RELATED: What Do Women Look for in a Man?

Don’t Keep Dating a New Woman Just Because You Don’t Want to Feel Alone

This is another issue encountered in men after a long-term relationship (or even marriage) is over. Once they find a new dating partner, they cling on to her because the thought of being alone just scares them.

The choice of your new partner should not be defined by fear of loneliness but by whether that person is the right one for you.

If you see some red flags that you ignored during your previous relationship and eventually caused the two of you to break up after many years, don’t ignore them and act on them.

Tips for starting a new relationship

What you don’t want to do is to continue to be with your new partner because you have ignored signs that the relationship was going in a similar negative direction as the previous one. The more you stay with a new partner, the more your affection for her grows and the more painful it will be to break up from her.

If she is not the right one for you or if she has negative or toxic behaviors that end up creating too many negative issues in your life, is better to end the new relationship only after some months than dragging it out for years and years while reproducing the same, negative pattern that led to the former break-up.

This will allow you to avoid investing too much in a new person that is not right for you and find sooner someone you can build a healthy, positive and mutually beneficial relationship with.

Don’t Choose Your New Partner Based on Looks Alone

When you’ve just gotten out of a relationship and are looking for a new dating partner, you may be tempted to choose the woman with the better looks and overlook women that are interested in you and would be a perfect partner to rebuild your love life with.

It’s ok to have some random hookups with hot women, if you have the chance and if you’re doing it mostly for the fun and not to fill the emptiness left by your break-up.
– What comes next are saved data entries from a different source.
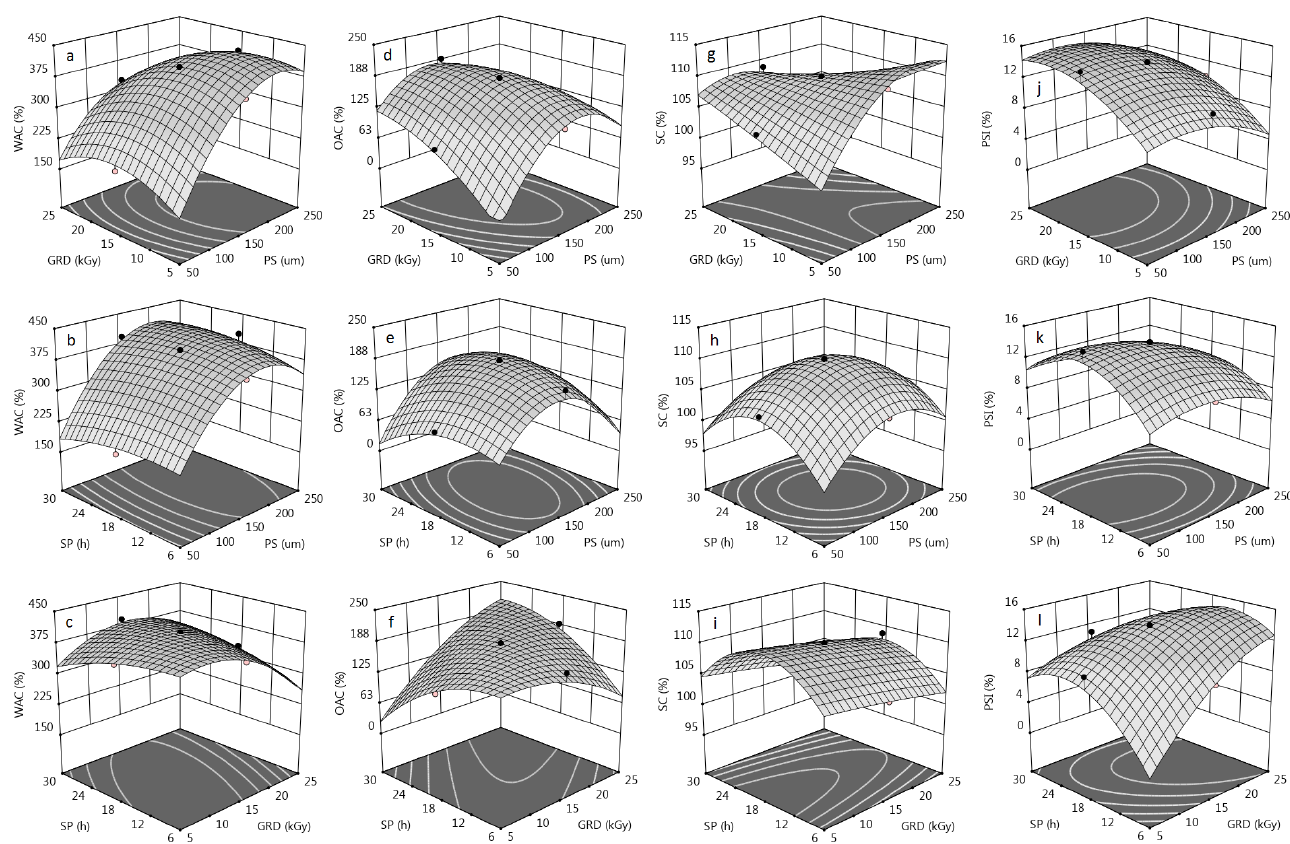
Fig. 1: Response-surface plots of functional properties of gamma-treated N. nucifera rhizome flour at selected levels of PS, GRD, and SP. a-c) WAC, d-f) OAC, g-i) SC, and j-l) PSI PS: Particle size, GRD: Gamma radiation dose, PS: particle size, WAC: water absorption capacity, OAC: Oil absorption capacity, SC: Swelling capac- ity, PSI: protein solubility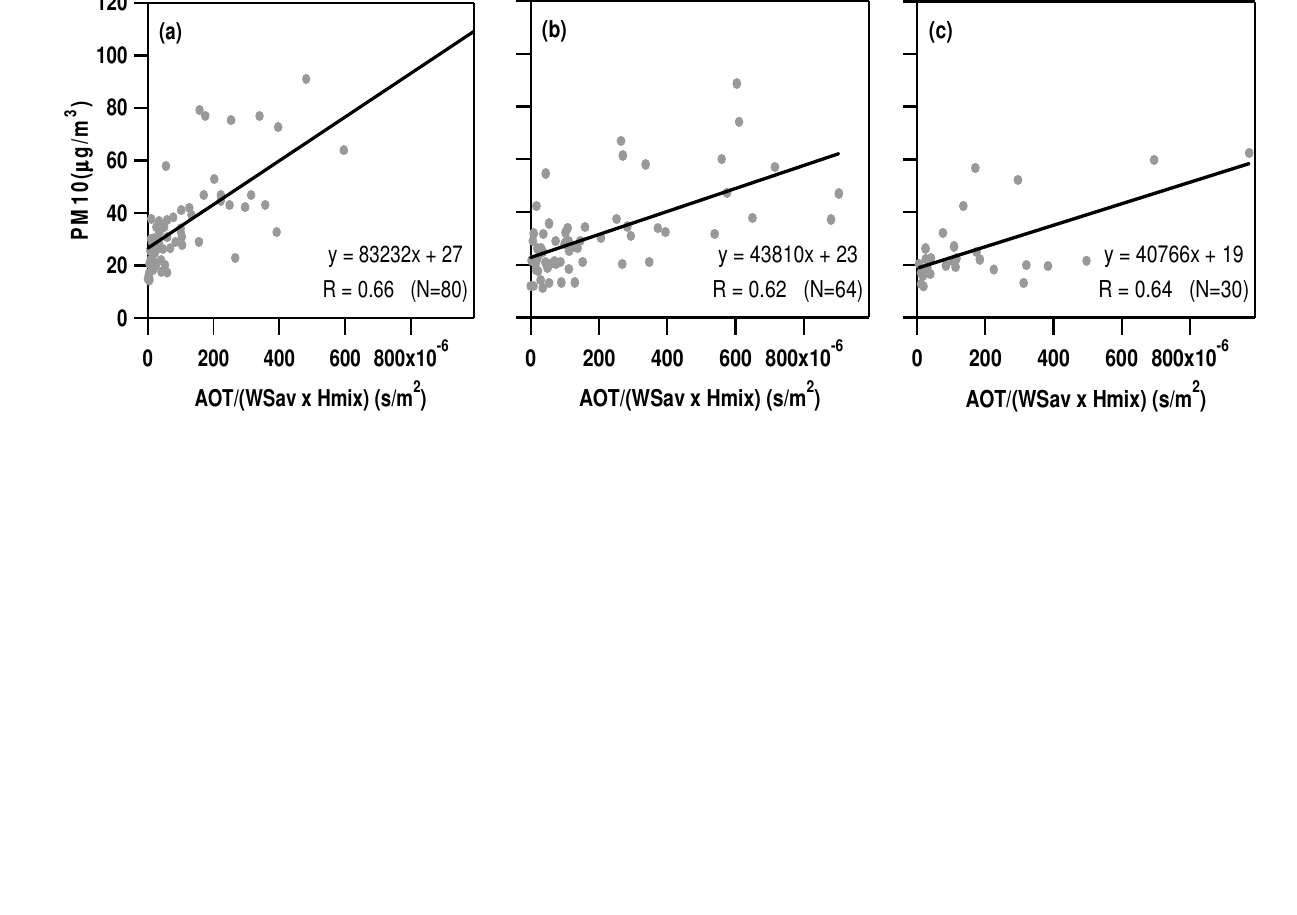
Figure 15. Scatterplot of Guagnano-PM10 mass concentrations versus clear-sky AOTs divided by the (WSav × Hmix) product for (a) 2006, (b) 2007, and (c) 2008. Slope, intercept and linear correlation coefficient ( R ) are also given in each plot in addition to the total number of data points ( N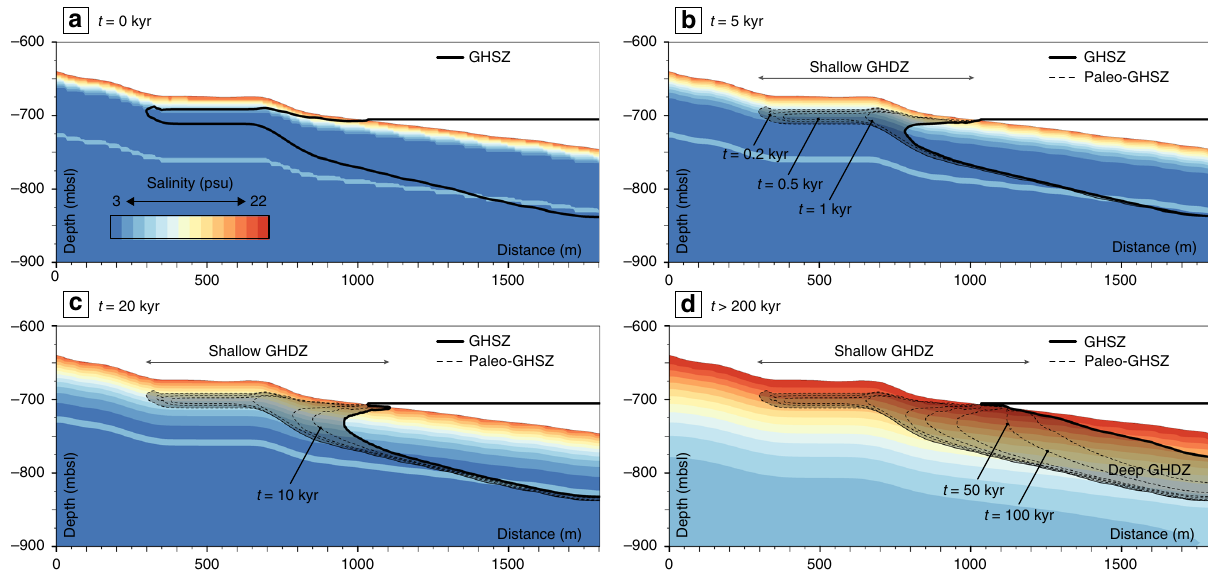
Fig. 3 Simulation of the evolution of the GHSZ over time. The results of the simulation using the two-dimensional numerical model developed by Sultan et al. 38 are presented through 4 steps of the calculation: a t = 0 kyr, b t = 5 kyrs, c t = 20 kyrs, and d t > 200 kyrs. The landward termination of the GHSZ evolve over time. Hydrate deposit, the gray area, named “ Gas Hydrate Destabilization Zone ” (GHDZ) is currently undergoing dissociation caused by salt diffusion through sediments. This simulation is performed using the shallow part of the seismic pro fi le presented in Fig. 2. All the steps of the calculation ( t = 0, 0.2, 0.5, 1, 5, 10, 20, 50, 100 and > 200 kyrs) are presented in the Supplementary Fig. 4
But when it comes to choosing the person that you’re going to date in the long-term and share an important part of your life with, the last thing you want is a woman who’s good-loving but doesn’t provide any value to your new life or may even bring trouble.

Of course, physical attraction is a fundamental part of a love relationship. Just avoid it being the one and only factor you consider. Dating a woman who’s less “hot” than your last hot fling, but that you still find attractive enough and that provides you with the emotions, feelings, and companionship that you need to rebuild your love life will always be the best choice if your goal is not simply “to sleep around”.